What? It could use a secure hash. Collisions take more energy than the universe has to discover.

bandrami · on Feb 27, 2017

"Secure" is a time-constrained term. But any hash, whatsoever, has collisions, so if collisions are unacceptable, your VCS can't use them.

(The point being that a VCS should handle collisions gracefully no matter what has is used.)

lmm · on Feb 27, 2017

No VCS is 100% secure against the possibility of catastrophic failure. If an asteroid wiped out all life on earth there is no VCS that can handle that gracefully. So as long as a hash collision is less likely than that, using a hash and not handling collisions gracefully doesn't make the VCS substantially less safe.

junke · on Feb 27, 2017

Found another detailed explanation from Mike Gerwitz:

https://forums.whonix.org/t/security-git-general-verificatio...

9gunpi · on Feb 27, 2017

Git should have been written with pluggable hashes, right. Also, SHA1 could have been invented stronger against collisions in the first place.

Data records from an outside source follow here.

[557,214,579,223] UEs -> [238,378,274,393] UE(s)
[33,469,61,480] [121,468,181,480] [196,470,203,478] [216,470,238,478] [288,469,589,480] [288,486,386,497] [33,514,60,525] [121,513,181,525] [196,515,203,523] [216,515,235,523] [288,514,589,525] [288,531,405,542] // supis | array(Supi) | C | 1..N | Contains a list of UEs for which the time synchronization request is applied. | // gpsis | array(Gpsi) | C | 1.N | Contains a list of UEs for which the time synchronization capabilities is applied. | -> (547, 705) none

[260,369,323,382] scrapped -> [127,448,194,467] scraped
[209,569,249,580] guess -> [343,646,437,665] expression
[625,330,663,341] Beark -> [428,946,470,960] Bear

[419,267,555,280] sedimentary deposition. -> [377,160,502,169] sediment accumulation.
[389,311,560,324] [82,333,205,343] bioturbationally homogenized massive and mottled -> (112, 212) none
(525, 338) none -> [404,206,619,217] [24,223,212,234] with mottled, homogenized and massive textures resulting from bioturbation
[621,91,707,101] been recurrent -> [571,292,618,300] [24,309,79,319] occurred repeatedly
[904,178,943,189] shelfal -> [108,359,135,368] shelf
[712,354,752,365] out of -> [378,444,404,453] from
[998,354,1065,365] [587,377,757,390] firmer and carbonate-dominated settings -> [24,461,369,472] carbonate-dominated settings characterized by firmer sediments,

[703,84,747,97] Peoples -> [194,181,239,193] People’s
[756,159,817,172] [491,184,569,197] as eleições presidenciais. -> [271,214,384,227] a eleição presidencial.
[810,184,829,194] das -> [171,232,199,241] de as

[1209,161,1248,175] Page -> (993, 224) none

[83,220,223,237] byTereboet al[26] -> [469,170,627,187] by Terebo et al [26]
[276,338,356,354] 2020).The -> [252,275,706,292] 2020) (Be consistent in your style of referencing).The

In the retrospect many decisions which might have simplified current moment's problems are obvious, but in reality of those decisions in the past they never are. This feeling (it's called the retrospective predictability) is not a function of current problem or previous wrong decisions, but the random reality of events in complex systems, open source software implementing fresh ideas in a new way is being random and complex enough for this.

xiphias · on Feb 27, 2017

I just went to the github blog and I see this: ,,GitHub GDC Party 2017''. While security of git is broken, they are partying.

Gitlab blog: working on UX

Bitbucket: branch permissions

All of the teams should handle this issue as an emergency, and at least have a blog entry about their points of view.

nicky0 · on Feb 27, 2017

And I see you commenting on Hacker News instead of getting important work done.

ageofwant · on Feb 27, 2017

That may be appropriate if it was an "emergency". It's not.

xiphias · on Feb 27, 2017

Luckily there's a long thread on bitcoin-dev mailing list about how disastorous the consequences can be if somebody is able to change the git-tree because of this attack scenario, so I'm not the only one who thinks that signing only the commit can make billions of dollars worth of damage. And this doesn't take into account that almost all companies use open source software developed on github, so I believe that any remote possibility of adding a malware to open source software is emergency situation.